Step-by-step solution

Determine the formulas for the work done.

Consider the formula for the work required to move a charge from the point a to the point b is:

${\mathbf{W}}_{\mathbf{a}\mathbf{\to }\mathbf{b}}\mathbf{=}{\mathbf{U}}_{\mathbf{b}}\mathbf{-}{\mathbf{U}}_{\mathbf{a}}$

Here,$U_a$and$U_b$are the initial and final electric potential respectively.

Consider the expression for the initial potential as:

$U_a=\frac{1}{4{\mathrm{\pi \epsilon }}_0}\frac{q_1{q}_2}{r_a}$

Consider the expression for the final potential as:

$U_b=\frac{1}{4{\mathrm{\pi \epsilon }}_0}\frac{q_2{q}_2}{r_b}$

Consider the formula for the change in the kinetic energy when the mass of proton and electron are equal and are projected in the same direction.

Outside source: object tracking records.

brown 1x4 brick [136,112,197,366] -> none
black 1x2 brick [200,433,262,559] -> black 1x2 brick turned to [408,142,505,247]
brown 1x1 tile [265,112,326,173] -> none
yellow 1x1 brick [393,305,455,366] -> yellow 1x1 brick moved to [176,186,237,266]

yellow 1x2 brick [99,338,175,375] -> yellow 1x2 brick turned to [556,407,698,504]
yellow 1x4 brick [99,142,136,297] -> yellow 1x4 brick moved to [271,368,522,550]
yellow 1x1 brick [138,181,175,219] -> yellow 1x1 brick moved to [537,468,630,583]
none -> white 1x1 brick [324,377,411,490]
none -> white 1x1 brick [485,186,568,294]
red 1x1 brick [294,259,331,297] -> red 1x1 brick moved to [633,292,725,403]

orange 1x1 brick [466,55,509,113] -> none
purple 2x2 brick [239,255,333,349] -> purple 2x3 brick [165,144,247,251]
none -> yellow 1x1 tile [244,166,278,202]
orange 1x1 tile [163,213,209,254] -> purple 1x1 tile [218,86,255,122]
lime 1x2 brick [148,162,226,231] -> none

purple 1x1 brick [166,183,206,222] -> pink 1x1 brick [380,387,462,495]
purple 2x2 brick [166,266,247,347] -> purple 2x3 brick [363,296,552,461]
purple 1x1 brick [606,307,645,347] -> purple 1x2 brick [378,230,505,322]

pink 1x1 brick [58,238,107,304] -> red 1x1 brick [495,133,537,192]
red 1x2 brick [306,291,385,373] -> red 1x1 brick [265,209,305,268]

$$\begin{gathered} \nabla K=\frac{m{v}_2^2}{2}+\frac{m{v}_2^2}{2} \\ =m{v}_2^2 \end{gathered}$$

Then, the change in the work done is.

$\nabla U=m{v}_2^2$

Rewrite the expression in terms of the velocity as,

$v_2=\sqrt{\frac{\nabla U}{m}}$ ….. (1)

Determine the work done.

(a)

Consider the equation for the work done as:

$$\begin{gathered} W=U_b-U_a \\ W=\frac{1}{4{\mathrm{\pi \epsilon }}_0}\left[\frac{1}{r_b}-\frac{1}{r_a}\right] \end{gathered}$$

Put given values

$$\begin{gathered} \mathrm{W}=\left(9\times {10}^9\right){\left(1.6\times {10}^{-19}\right)}^2\left[\frac{1}{3.0\times {10}^{-15}}-\frac{1}{2\times {10}^{-10}}\right] \\ \mathrm{W}=-7.68\times {10}^{-14}\mathrm{J} \end{gathered}$$

But work done is never negative so$7.68\times {10}^{-14}\hspace{0.33em}\mathrm{J}$.

Hence, the amount done is $7.68\times {10}^{-14}\hspace{0.33em}\mathrm{J}$.

Determine the velocity.

(b)

Substitute the values in the equation (1) and solve as:

$$\begin{gathered} \mathrm{v}=\sqrt{\frac{7.68\times {10}^{-14}\mathrm{J}}{1.67\times {10}^{-27}\mathrm{kg}}} \\ \mathrm{v}=6.78\times {10}^6\frac{\mathrm{m}}{\mathrm{s}} \end{gathered}$$

Hence, the velocity is $6.78\times {10}^6\frac{\mathrm{m}}{\mathrm{s}}$.